• [What the task requires]: Output all of the lines below exactly, and leave out each image.

• [Exercise data]:
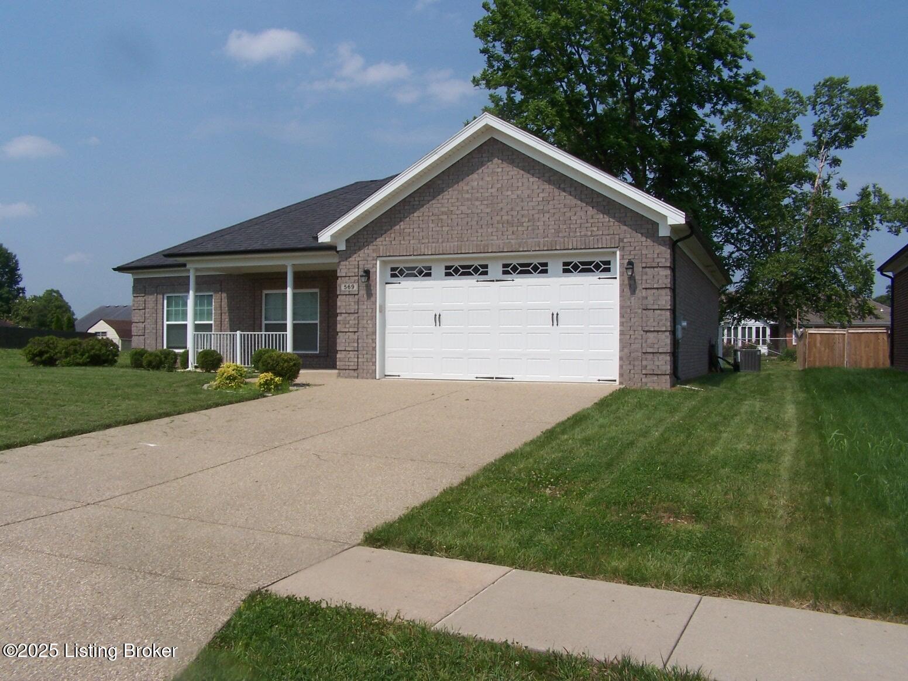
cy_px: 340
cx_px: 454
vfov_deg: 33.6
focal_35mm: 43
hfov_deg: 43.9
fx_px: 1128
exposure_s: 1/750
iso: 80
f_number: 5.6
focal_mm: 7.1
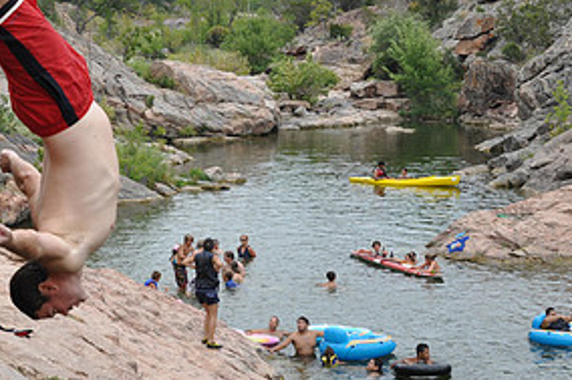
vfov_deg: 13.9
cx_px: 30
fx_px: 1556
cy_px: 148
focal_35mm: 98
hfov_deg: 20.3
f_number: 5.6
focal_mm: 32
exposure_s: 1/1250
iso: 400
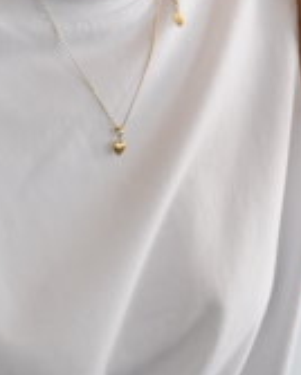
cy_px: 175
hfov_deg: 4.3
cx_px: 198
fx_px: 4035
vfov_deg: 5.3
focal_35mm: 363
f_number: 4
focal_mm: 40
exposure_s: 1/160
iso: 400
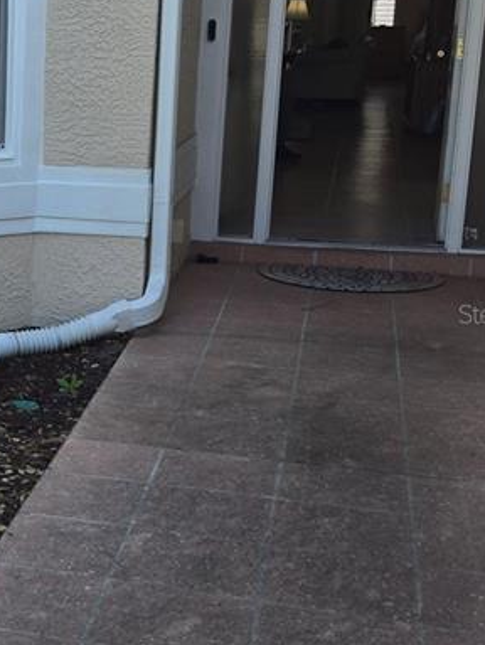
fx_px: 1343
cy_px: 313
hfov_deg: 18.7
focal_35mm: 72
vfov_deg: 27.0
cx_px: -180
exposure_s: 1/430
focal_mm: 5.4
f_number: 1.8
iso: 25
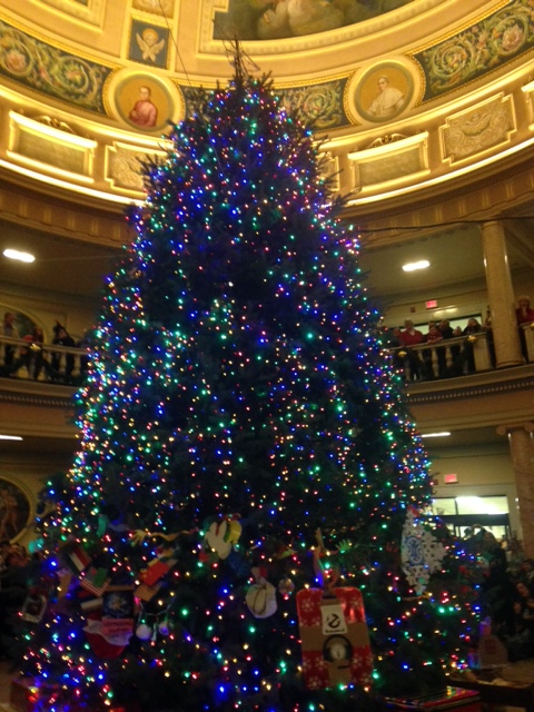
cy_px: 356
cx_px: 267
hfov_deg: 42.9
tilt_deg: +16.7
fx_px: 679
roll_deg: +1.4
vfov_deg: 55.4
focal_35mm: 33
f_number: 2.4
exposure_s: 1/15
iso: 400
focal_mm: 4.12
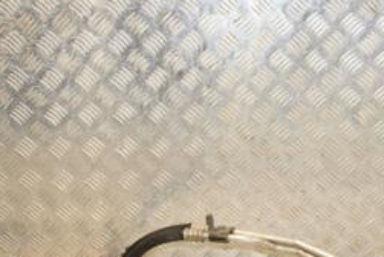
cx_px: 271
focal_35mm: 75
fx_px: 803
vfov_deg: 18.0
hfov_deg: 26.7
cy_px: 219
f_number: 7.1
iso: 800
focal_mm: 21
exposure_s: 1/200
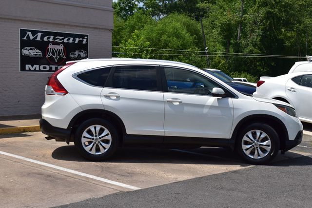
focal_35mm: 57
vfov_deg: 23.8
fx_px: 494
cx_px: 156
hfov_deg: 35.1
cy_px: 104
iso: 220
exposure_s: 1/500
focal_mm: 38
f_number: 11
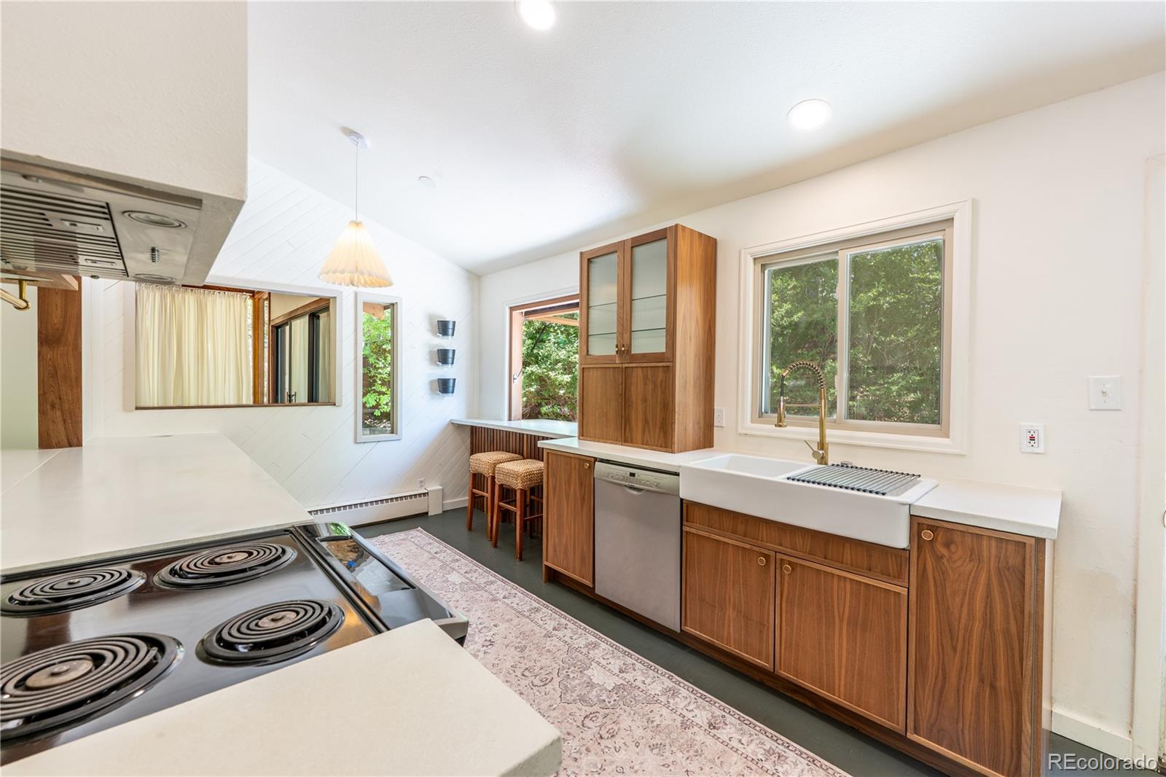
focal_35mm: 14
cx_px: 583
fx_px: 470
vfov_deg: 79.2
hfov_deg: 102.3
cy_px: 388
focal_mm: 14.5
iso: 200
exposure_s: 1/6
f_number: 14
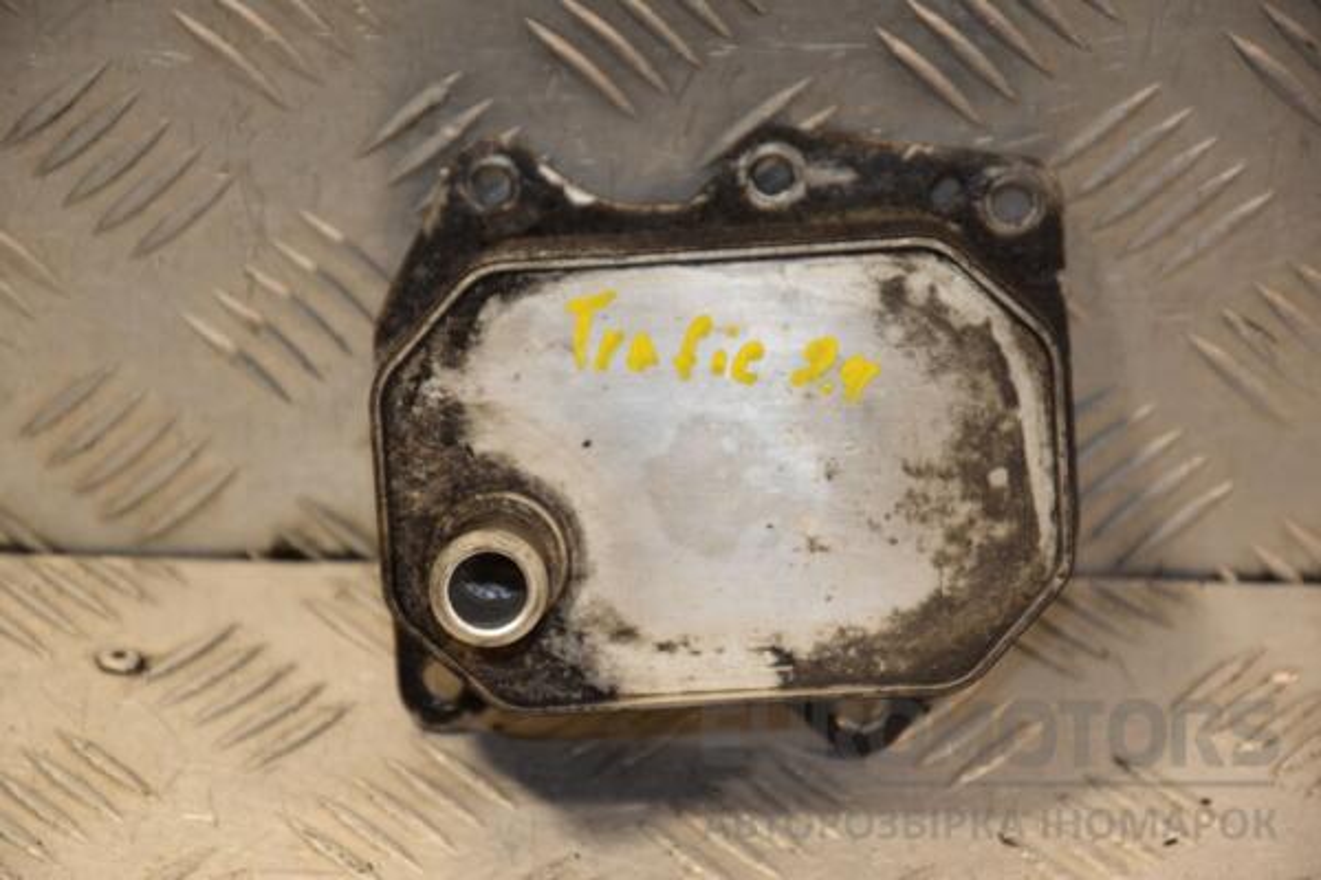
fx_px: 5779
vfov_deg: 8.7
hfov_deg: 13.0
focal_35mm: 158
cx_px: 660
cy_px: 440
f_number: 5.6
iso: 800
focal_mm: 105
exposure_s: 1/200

• [Task output]:
cy_px: 340
cx_px: 454
vfov_deg: 33.6
focal_35mm: 43
hfov_deg: 43.9
fx_px: 1128
exposure_s: 1/750
iso: 80
f_number: 5.6
focal_mm: 7.1
vfov_deg: 13.9
cx_px: 30
fx_px: 1556
cy_px: 148
focal_35mm: 98
hfov_deg: 20.3
f_number: 5.6
focal_mm: 32
exposure_s: 1/1250
iso: 400
cy_px: 175
hfov_deg: 4.3
cx_px: 198
fx_px: 4035
vfov_deg: 5.3
focal_35mm: 363
f_number: 4
focal_mm: 40
exposure_s: 1/160
iso: 400
fx_px: 1343
cy_px: 313
hfov_deg: 18.7
focal_35mm: 72
vfov_deg: 27.0
cx_px: -180
exposure_s: 1/430
focal_mm: 5.4
f_number: 1.8
iso: 25
cy_px: 356
cx_px: 267
hfov_deg: 42.9
tilt_deg: +16.7
fx_px: 679
roll_deg: +1.4
vfov_deg: 55.4
focal_35mm: 33
f_number: 2.4
exposure_s: 1/15
iso: 400
focal_mm: 4.12
cx_px: 271
focal_35mm: 75
fx_px: 803
vfov_deg: 18.0
hfov_deg: 26.7
cy_px: 219
f_number: 7.1
iso: 800
focal_mm: 21
exposure_s: 1/200
focal_35mm: 57
vfov_deg: 23.8
fx_px: 494
cx_px: 156
hfov_deg: 35.1
cy_px: 104
iso: 220
exposure_s: 1/500
focal_mm: 38
f_number: 11
focal_35mm: 14
cx_px: 583
fx_px: 470
vfov_deg: 79.2
hfov_deg: 102.3
cy_px: 388
focal_mm: 14.5
iso: 200
exposure_s: 1/6
f_number: 14
fx_px: 5779
vfov_deg: 8.7
hfov_deg: 13.0
focal_35mm: 158
cx_px: 660
cy_px: 440
f_number: 5.6
iso: 800
focal_mm: 105
exposure_s: 1/200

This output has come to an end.